The U.S.G.S./Cascades Volcano Observatory Rabaul Response

Elliot Endo, Andrew Lockhart, and Thomas Murray

On Wednesday, September 28, 1994, a 3-person team from the U.S. Geological Survey (USGS) Cascades Volcano Observatory (CVO) in Vancouver departed from Portland airport, Oregon, with equipment contained in 48 pieces of checked baggage to help restore the volcano monitoring capability of the Rabaul Volcano Observatory (RVO) on the island of New Britain, Papua New Guinea. The USGS/CVO team was responding to an official request by the Papua New Guinea (PNG) government via the U.S. Agency for International Development (USAID)/Office of Foreign Disaster Assistance (OFDA). The response was funded by USAID/OFDA through the Volcano Disaster Assistance Program (VDAP). The team arrived in Port Moresby, PNG, in the early evening of Friday, September 30. The following day, Saturday, October 1, our equipment as well as humanitarian aid was transported to Tokua airport (backup airstrip for Rabaul), New Britain via U.S. Air Force C-130. Rod Stewart, the RVO staff seismologist, met the USGS team at the Tokua airstrip with vehicles for transporting the team and equipment to RVO. During the period from October 2 to October 16, with the assistance of RVO personnel, 8 radio telemetering seismic stations and 2 radio telemetering tiltmeters were installed in the Rabaul caldera area. For the purpose of recording and analyzing seismic and tilt data, 7 personal computers ranging from laptops to 486-33 desktops were installed at the observatory. The seismic network operated by RVO prior to the eruption was almost completely out of commission owing to eruptive activity and vandalism. The primary goals of the USGS response were to provide RVO with the capability to quickly locate local earthquakes, to accurately track the background level of seismic activity by continuous amplitude measurements of select seismic signals, and to monitor deformation ground tilt in real-time. The restored seismic network and telemetering tiltmeter stations will allow RVO to provide real-time volcanic hazard assessments to civil authorities as the town is re-built and re-occupied.

RVO and the USGS team chose to first install a seismic station on Matupit island a few kilometers from the erupting volcano, Tavurvur, and to recover an old telemetering tiltmeter site on the island. The first new seismic station and telemetering, tiltmeter were operational on October 4. The work on Matupit island gave us the first opportunity to view Tavurvur closeup. At 2 km distance the view of eruptive activity at Tavurvur was impressive. At intervals of a few minutes there were explosive bursts of fume and ash from Tavurvur accompanied by jet aircraft exhaust-like sounds.

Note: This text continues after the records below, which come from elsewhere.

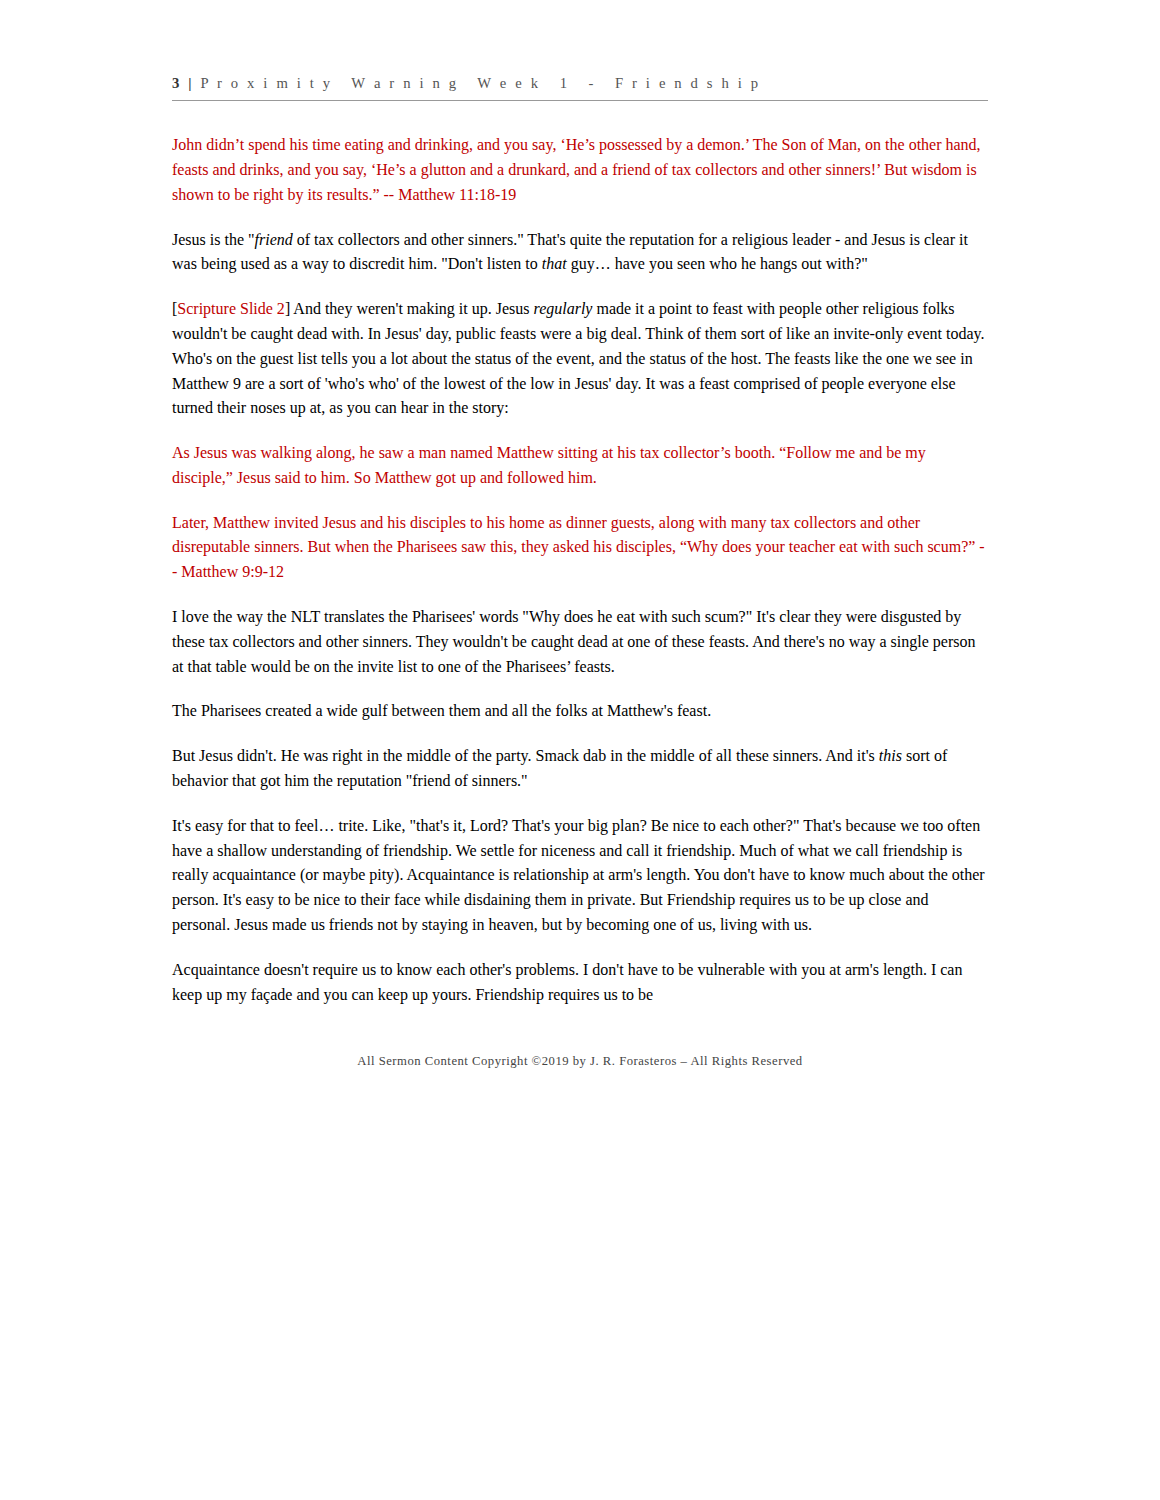3 | P r o x i m i t y W a r n i n g W e e k 1 - F r i e n d s h i p
John didn’t spend his time eating and drinking, and you say, ‘He’s possessed by a demon.’ The Son of Man, on the other hand, feasts and drinks, and you say, ‘He’s a glutton and a drunkard, and a friend of tax collectors and other sinners!’ But wisdom is shown to be right by its results.” -- Matthew 11:18-19
Jesus is the "friend of tax collectors and other sinners." That's quite the reputation for a religious leader - and Jesus is clear it was being used as a way to discredit him. "Don't listen to that guy… have you seen who he hangs out with?"
[Scripture Slide 2] And they weren't making it up. Jesus regularly made it a point to feast with people other religious folks wouldn't be caught dead with. In Jesus' day, public feasts were a big deal. Think of them sort of like an invite-only event today. Who's on the guest list tells you a lot about the status of the event, and the status of the host. The feasts like the one we see in Matthew 9 are a sort of 'who's who' of the lowest of the low in Jesus' day. It was a feast comprised of people everyone else turned their noses up at, as you can hear in the story:
As Jesus was walking along, he saw a man named Matthew sitting at his tax collector’s booth. “Follow me and be my disciple,” Jesus said to him. So Matthew got up and followed him.
Later, Matthew invited Jesus and his disciples to his home as dinner guests, along with many tax collectors and other disreputable sinners. But when the Pharisees saw this, they asked his disciples, “Why does your teacher eat with such scum?” -- Matthew 9:9-12
I love the way the NLT translates the Pharisees' words "Why does he eat with such scum?" It's clear they were disgusted by these tax collectors and other sinners. They wouldn't be caught dead at one of these feasts. And there's no way a single person at that table would be on the invite list to one of the Pharisees’ feasts.
The Pharisees created a wide gulf between them and all the folks at Matthew's feast.
But Jesus didn't. He was right in the middle of the party. Smack dab in the middle of all these sinners. And it's this sort of behavior that got him the reputation "friend of sinners."
It's easy for that to feel… trite. Like, "that's it, Lord? That's your big plan? Be nice to each other?" That's because we too often have a shallow understanding of friendship. We settle for niceness and call it friendship. Much of what we call friendship is really acquaintance (or maybe pity). Acquaintance is relationship at arm's length. You don't have to know much about the other person. It's easy to be nice to their face while disdaining them in private. But Friendship requires us to be up close and personal. Jesus made us friends not by staying in heaven, but by becoming one of us, living with us.
Acquaintance doesn't require us to know each other's problems. I don't have to be vulnerable with you at arm's length. I can keep up my façade and you can keep up yours. Friendship requires us to be
All Sermon Content Copyright ©2019 by J. R. Forasteros – All Rights Reserved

During our first week at Rabaul, most of the ballistic ejecta from Tavurvur was confined to the limits of the summit crater. About a week later, ejecta was being found beyond the base of the cone and evening views of explosive activity with incandescent ejecta were spectacular. At about 0645 am on October 14, alerted by a sonic boom-like explosion sound, we witnessed car size ejecta falling about 1 km west and south of Tavurvur in Greet (Matupit) harbor. Ejecta falling in the of Sulphur Point area started a fire at the edge of a coconut grove.

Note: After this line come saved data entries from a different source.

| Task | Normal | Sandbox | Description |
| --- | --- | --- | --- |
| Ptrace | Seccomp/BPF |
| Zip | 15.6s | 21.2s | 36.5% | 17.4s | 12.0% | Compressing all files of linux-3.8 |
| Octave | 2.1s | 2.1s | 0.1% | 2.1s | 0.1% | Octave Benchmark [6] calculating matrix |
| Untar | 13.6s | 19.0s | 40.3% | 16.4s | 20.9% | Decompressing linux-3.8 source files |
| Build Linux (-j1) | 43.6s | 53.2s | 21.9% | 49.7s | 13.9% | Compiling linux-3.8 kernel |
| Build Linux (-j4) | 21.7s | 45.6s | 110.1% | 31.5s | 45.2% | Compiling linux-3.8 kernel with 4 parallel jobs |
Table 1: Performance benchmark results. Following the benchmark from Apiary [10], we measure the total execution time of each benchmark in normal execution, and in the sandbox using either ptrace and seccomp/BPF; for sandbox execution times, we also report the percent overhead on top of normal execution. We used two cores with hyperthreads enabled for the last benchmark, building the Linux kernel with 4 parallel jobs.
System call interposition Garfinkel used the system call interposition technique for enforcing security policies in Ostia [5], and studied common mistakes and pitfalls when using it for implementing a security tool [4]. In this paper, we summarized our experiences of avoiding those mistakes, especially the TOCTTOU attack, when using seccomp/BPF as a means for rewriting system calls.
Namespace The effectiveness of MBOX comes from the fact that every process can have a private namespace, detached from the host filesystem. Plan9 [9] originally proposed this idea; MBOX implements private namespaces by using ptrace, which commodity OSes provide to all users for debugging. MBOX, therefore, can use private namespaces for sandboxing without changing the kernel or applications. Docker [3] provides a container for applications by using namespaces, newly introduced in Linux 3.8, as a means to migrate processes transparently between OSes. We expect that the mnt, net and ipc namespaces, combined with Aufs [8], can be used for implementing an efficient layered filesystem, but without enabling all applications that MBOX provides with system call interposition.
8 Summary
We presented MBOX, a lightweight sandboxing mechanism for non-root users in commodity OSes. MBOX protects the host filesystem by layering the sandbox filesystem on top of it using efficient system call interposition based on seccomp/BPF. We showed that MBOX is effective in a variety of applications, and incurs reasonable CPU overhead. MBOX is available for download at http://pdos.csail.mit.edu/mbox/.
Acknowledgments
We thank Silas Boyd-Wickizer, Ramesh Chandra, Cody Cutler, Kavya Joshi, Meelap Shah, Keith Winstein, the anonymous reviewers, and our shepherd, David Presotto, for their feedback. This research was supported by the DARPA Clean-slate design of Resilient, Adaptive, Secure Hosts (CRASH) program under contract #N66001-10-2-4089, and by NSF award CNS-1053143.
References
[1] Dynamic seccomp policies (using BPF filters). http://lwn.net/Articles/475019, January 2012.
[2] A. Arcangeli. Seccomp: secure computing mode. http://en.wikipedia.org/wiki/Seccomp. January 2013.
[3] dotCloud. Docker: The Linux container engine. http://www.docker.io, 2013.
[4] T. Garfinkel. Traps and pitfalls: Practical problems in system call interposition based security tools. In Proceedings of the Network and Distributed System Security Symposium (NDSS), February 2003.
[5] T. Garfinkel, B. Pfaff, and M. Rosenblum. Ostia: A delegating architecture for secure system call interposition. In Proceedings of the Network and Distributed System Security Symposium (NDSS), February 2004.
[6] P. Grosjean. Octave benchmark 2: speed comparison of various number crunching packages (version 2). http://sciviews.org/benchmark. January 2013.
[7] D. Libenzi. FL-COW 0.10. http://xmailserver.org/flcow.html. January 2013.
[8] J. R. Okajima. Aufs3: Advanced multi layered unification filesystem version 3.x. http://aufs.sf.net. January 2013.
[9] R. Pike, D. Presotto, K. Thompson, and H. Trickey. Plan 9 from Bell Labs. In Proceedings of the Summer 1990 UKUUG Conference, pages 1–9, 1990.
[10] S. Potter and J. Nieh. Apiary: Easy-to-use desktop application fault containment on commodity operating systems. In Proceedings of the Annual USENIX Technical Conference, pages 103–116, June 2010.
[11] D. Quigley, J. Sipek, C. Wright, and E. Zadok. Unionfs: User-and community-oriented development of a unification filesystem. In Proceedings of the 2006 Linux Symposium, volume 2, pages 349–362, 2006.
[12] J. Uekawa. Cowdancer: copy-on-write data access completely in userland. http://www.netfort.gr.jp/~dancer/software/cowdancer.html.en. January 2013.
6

When we arrived at RVO on October 1, there was still a few inches of ash remaining on the ground. Louvered windows on most homes readily passed the ash into homes. A high priority at RVO was ash removal from the observatory roof and from the roofs of staff homes. Down spouts from the roofs to cisterns were disconnected to preserve existing water supplies. Since the prevailing wind direction was from SE to NW it was common for RVO to be in the plume from Tavurvur. Ash fall was light and fumes were tolerable.

The exact economic impact of the effects of the volcano on Rabaul is not known yet. during our stay Rabaul was still considered to be a disaster area and was in the early stages of salvage and cleanup. A substantial number of homes and businesses were severely damaged by collapsed roofs and flooding. The south and eastern parts of the city were covered by almost a meter of ash. Further damage from mudflows is expected during the rainy season.

On Saturday, October 15, with the response goals met, 2 members of the USGS team took the opportunity to depart from Tokua airport for Port Moresby via a Royal Australian Air Force C-130 (via Lae and Girua). On Monday October 17, the third member of the team arrived in Port Moresby via scheduled commercial aircraft. We all arrived at the Portland airport on October 20 after a postponed departure (1 day) from Sydney.

A followup visit to Rabaul by VDAP personnel is planned for late 1994 or early 1995 to evaluate the performance of volcano monitoring equipment installed, maintenance, and additional training if required.